Posted: Sun Nov 25, 2012 7:45 pm
by Don Armstrong
I brewed a Northern Brown Ale Wednesday 11/21. OG = 1.055, pitched my yeast at 65°, then left for a few days in the basement. Came home and the temp was 61° and the air lock was bubbling slowly, every 30-40 secs. I warmed to 68° over the night Saturday and gave a good shake a few times but no activity in the airlock Sunday afternoon. Took a reading and the current gravity stands at 1.020. What do you think? Give it more time or pitch some more yeast?

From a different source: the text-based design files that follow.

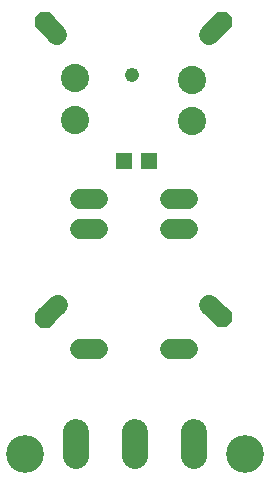
<source format=gts>
G75*
%MOIN*%
%OFA0B0*%
%FSLAX24Y24*%
%IPPOS*%
%LPD*%
%AMOC8*
5,1,8,0,0,1.08239X$1,22.5*
%
%ADD10R,0.0552X0.0552*%
%ADD11C,0.1261*%
%ADD12C,0.0860*%
%ADD13C,0.0680*%
%ADD14C,0.0674*%
%ADD15C,0.0940*%
%ADD16OC8,0.0680*%
%ADD17C,0.0476*%
D10*
X006439Y013754D03*
X007266Y013754D03*
D11*
X003140Y004013D03*
X010455Y004013D03*
D12*
X008767Y003942D02*
X008767Y004722D01*
X006797Y004722D02*
X006797Y003942D01*
X004827Y003942D02*
X004827Y004722D01*
D13*
X004946Y007486D02*
X005546Y007486D01*
X005546Y011486D02*
X004946Y011486D01*
X004946Y012486D02*
X005546Y012486D01*
X007946Y012486D02*
X008546Y012486D01*
X008546Y011486D02*
X007946Y011486D01*
X007946Y007486D02*
X008546Y007486D01*
D14*
X009697Y008555D02*
X009277Y008975D01*
X004223Y008975D02*
X003803Y008555D01*
X004211Y017977D02*
X003791Y018397D01*
X009277Y017977D02*
X009697Y018397D01*
D15*
X008711Y016466D03*
X008711Y015088D03*
X004785Y015147D03*
X004785Y016525D03*
D16*
X003805Y018387D03*
X003805Y008545D03*
X009699Y008561D03*
X009711Y018387D03*
D17*
X006687Y016628D03*
M02*

</source>
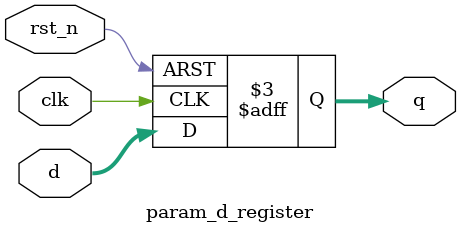
<source format=sv>
module param_d_register #(
    parameter WIDTH = 8
) (
    input wire clk,
    input wire rst_n,
    input wire [WIDTH-1:0] d,
    output reg [WIDTH-1:0] q
);
    always @(posedge clk or negedge rst_n) begin
        if (!rst_n)
            q <= {WIDTH{1'b0}};
        else
            q <= d;
    end
endmodule
</source>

I was expecting it to finish around 1.010 - 1.012.

Advice?

Re: What would you do?

Posted: Sun Nov 25, 2012 9:57 pm
by john mills
Did you taste the hydro sample? What did you think? Was it wort(y) sweet?
1.020 isn't bad for a Northern Brown. A bit over according to guidelines, but so was your starting gravity. Many things could play into the finishing gravity of 1.020 than fermentation temp lower than wanted. Mash temp higher, high usage of speciality grain, low oxygenation of wort at yeast pitch, etc.
I believe you may be done fermenting. Take another hydro test tomorrow. If the same you're done. I wouldn't try repitching yeast. Just bottle and enjoy.

Re: What would you do?

Posted: Mon Nov 26, 2012 9:29 am
by Don
john mills wrote: I believe you may be done fermenting. Take another hydro test tomorrow. If the same you're done. I wouldn't try repitching yeast. Just bottle and enjoy.
Ditto. That's what I do when things don't come out as planned.
Sometimes I will wait 2 to 3 days before taking another sample.

Re: What would you do?

Posted: Mon Nov 26, 2012 10:27 am
by sirgiovanni
You might have not gotten the initial population growth needed to close the deal, due to the colder temps. I would move to an environment in the lower to mid 70s and repitch with a stir plate starter from an aggressive attenuating yeast. This will then introduce a fresh, very active group to the mix and you won't have a high flavor / aroma addition this late if you could choose something like the California, which is very clean and attenuates well. My guess if you have made this recipe before and it finished better, it was just the cold and this will help. If it's a new recipe with a lot of unfermentables, it might just be done.

Re: What would you do?

Posted: Tue Nov 27, 2012 9:18 am
by Michael Erwin
I'd bring it upstairs, let it warm up, and then drop in a package of S-05. I have an extra if you want it.